- Quantization scheme: NVFP4 — weights in FP4 E2M1, scales in FP8 E4M3 per group of 16 elements
- Storage:
compressed-tensors (nvfp4-pack-quantized)
- Layers quantized: all
Linear layers except lm_head
- Original size (BF16): ~8 GB
- Quantized size: 2.7 GB (~3.4x compression)
Usage
This model is in compressed-tensors format. To load on a Blackwell GPU:
import torch
from transformers import AutoModel, AutoTokenizer
model = AutoModel.from_pretrained(
"andrebadini/Qwen3-Embedding-4B-NVFP4",
torch_dtype=torch.bfloat16,
trust_remote_code=True,
device_map="auto",
)
tok = AutoTokenizer.from_pretrained("andrebadini/Qwen3-Embedding-4B-NVFP4", trust_remote_code=True)
inputs = tok("Your text here", return_tensors="pt").to(model.device)
with torch.no_grad():
outputs = model(**inputs)
emb = outputs.last_hidden_state[:, -1, :]
print(emb.shape)
Inference server (vLLM)
Recommended (works out of the box on Blackwell):
vllm serve andrebadini/Qwen3-Embedding-4B-NVFP4 \
--runner pooling \
--convert embed \
--trust-remote-code
The --convert embed flag tells vLLM to run in embedding mode; the OpenAI-compatible
endpoint becomes POST /v1/embeddings.
Quantization recipe
default_stage:
default_modifiers:
QuantizationModifier:
targets: [Linear]
ignore: [lm_head]
scheme: NVFP4
Calibrated oneshot on 20 samples from neuralmagic/calibration (LLM split).
Hardware notes
- NVFP4 tensor cores require Blackwell (SM 120).

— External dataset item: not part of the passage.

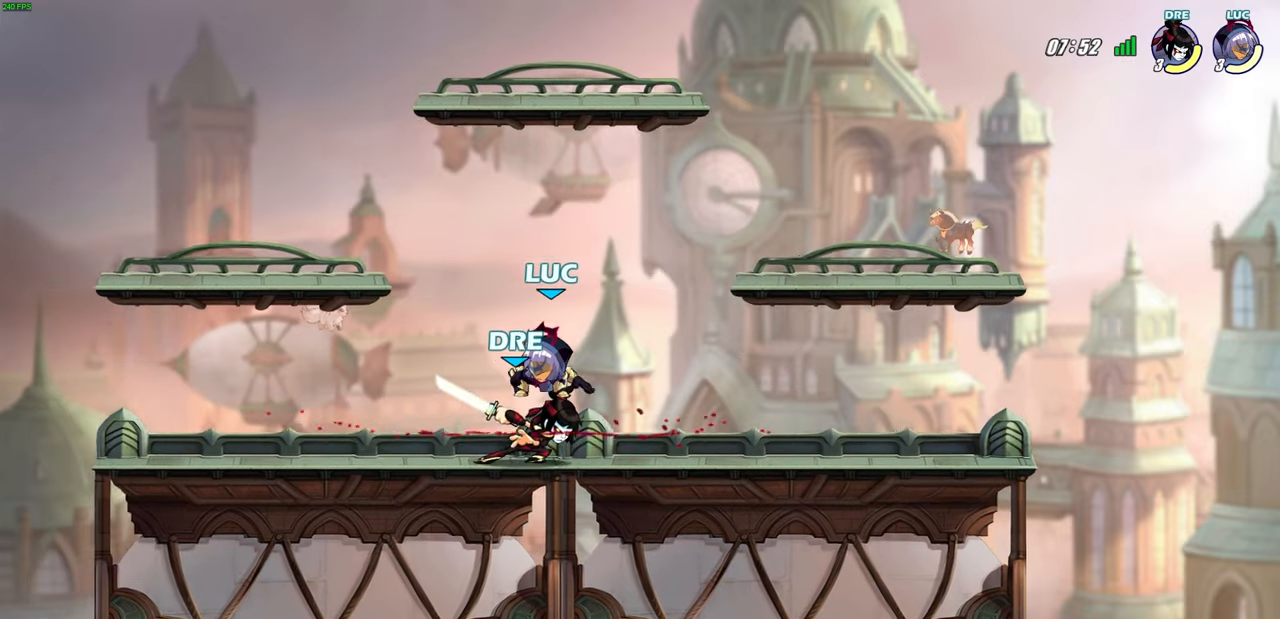
{"buttons": [], "left_stick": "center", "right_stick": "center", "events": [[17, "left_stick", "left"], [117, "left_stick", "center"], [217, "SQUARE", "down"], [300, "SQUARE", "up"], [400, "SQUARE", "down"], [483, "SQUARE", "up"]]}
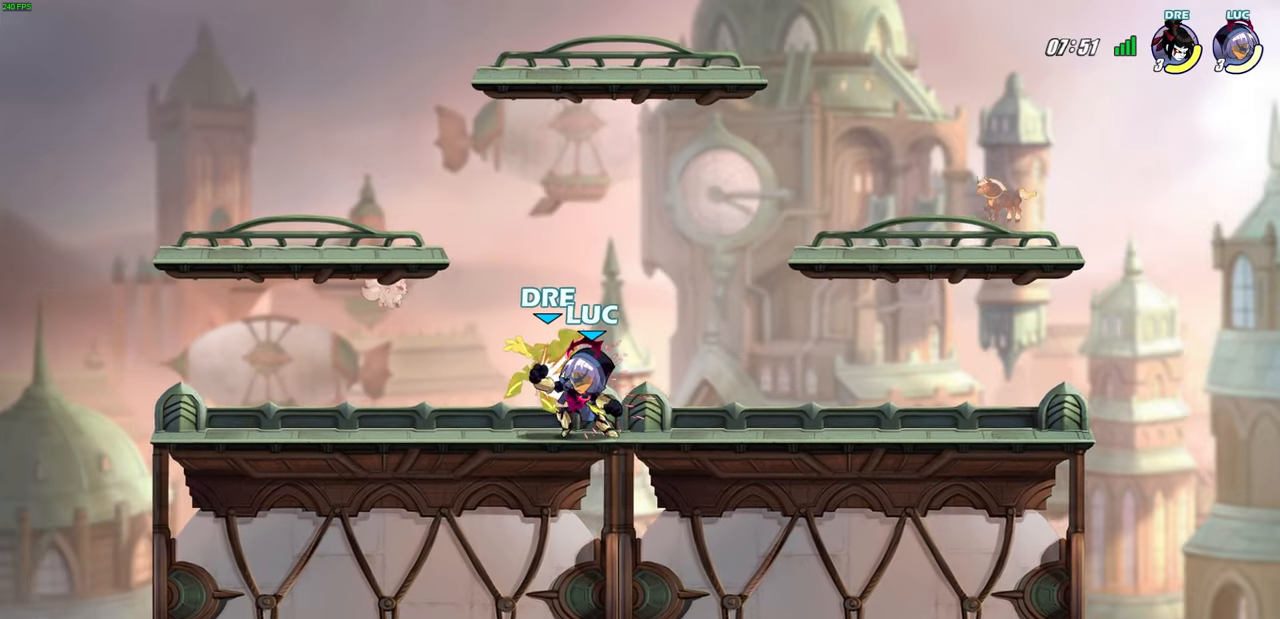
{"buttons": [], "left_stick": "center", "right_stick": "center", "events": [[83, "SQUARE", "down"], [150, "SQUARE", "up"], [250, "SQUARE", "down"], [267, "L1", "down"], [317, "SQUARE", "up"], [367, "L1", "up"], [400, "SQUARE", "down"], [500, "SQUARE", "up"]]}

On Hopper (H100) or older, kernels
will JIT-compile through CUTLASS via FlashInfer (slower first run, cached after).
- The flashinfer cache (
~/.cache/flashinfer/0.6.12/120f/cached_ops/fp4_gemm_cutlass_sm120/)

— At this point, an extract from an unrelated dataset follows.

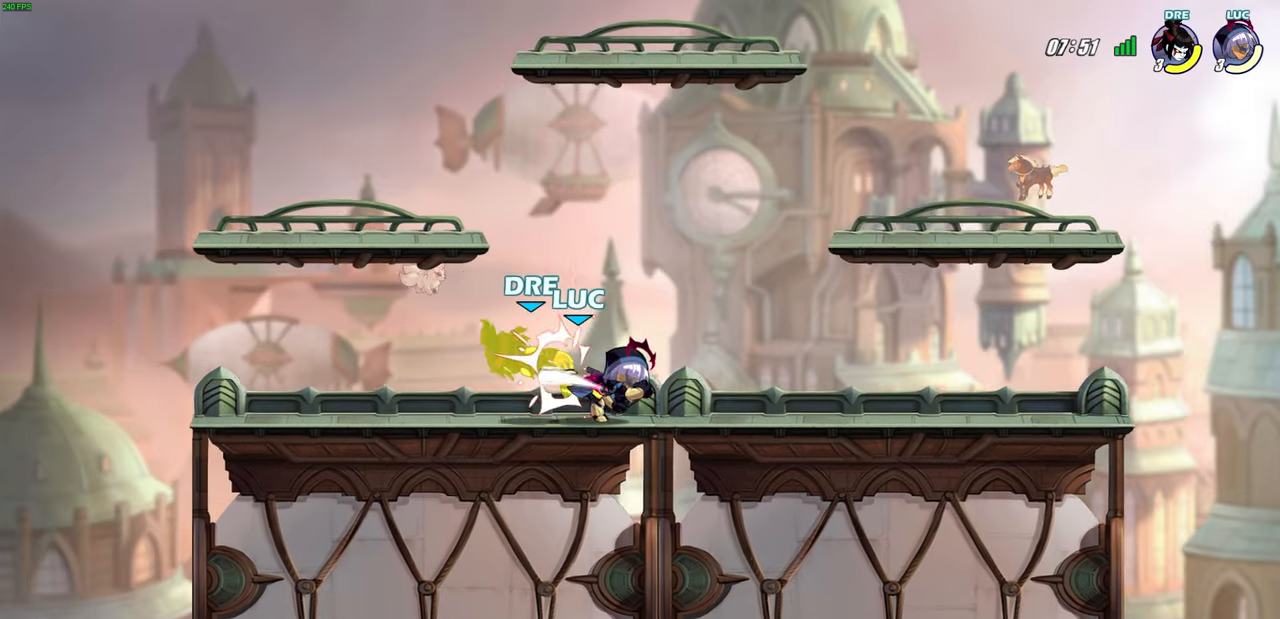
{"buttons": [], "left_stick": "left", "right_stick": "center", "events": [[117, "left_stick", "left"], [233, "R2", "down"], [250, "SQUARE", "down"], [417, "R2", "up"], [433, "SQUARE", "up"]]}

holds the JIT kernels; keep it across runs to avoid recompilation.
Limitations
- LM Studio does not currently load
compressed-tensors format. Use transformers directly
or run via vLLM / TGI.
- Other inference engines (llama.cpp, exllamav2, etc.) do not yet support NVFP4.
License
Inherits Apache 2.0 from the original Qwen3-Embedding-4B.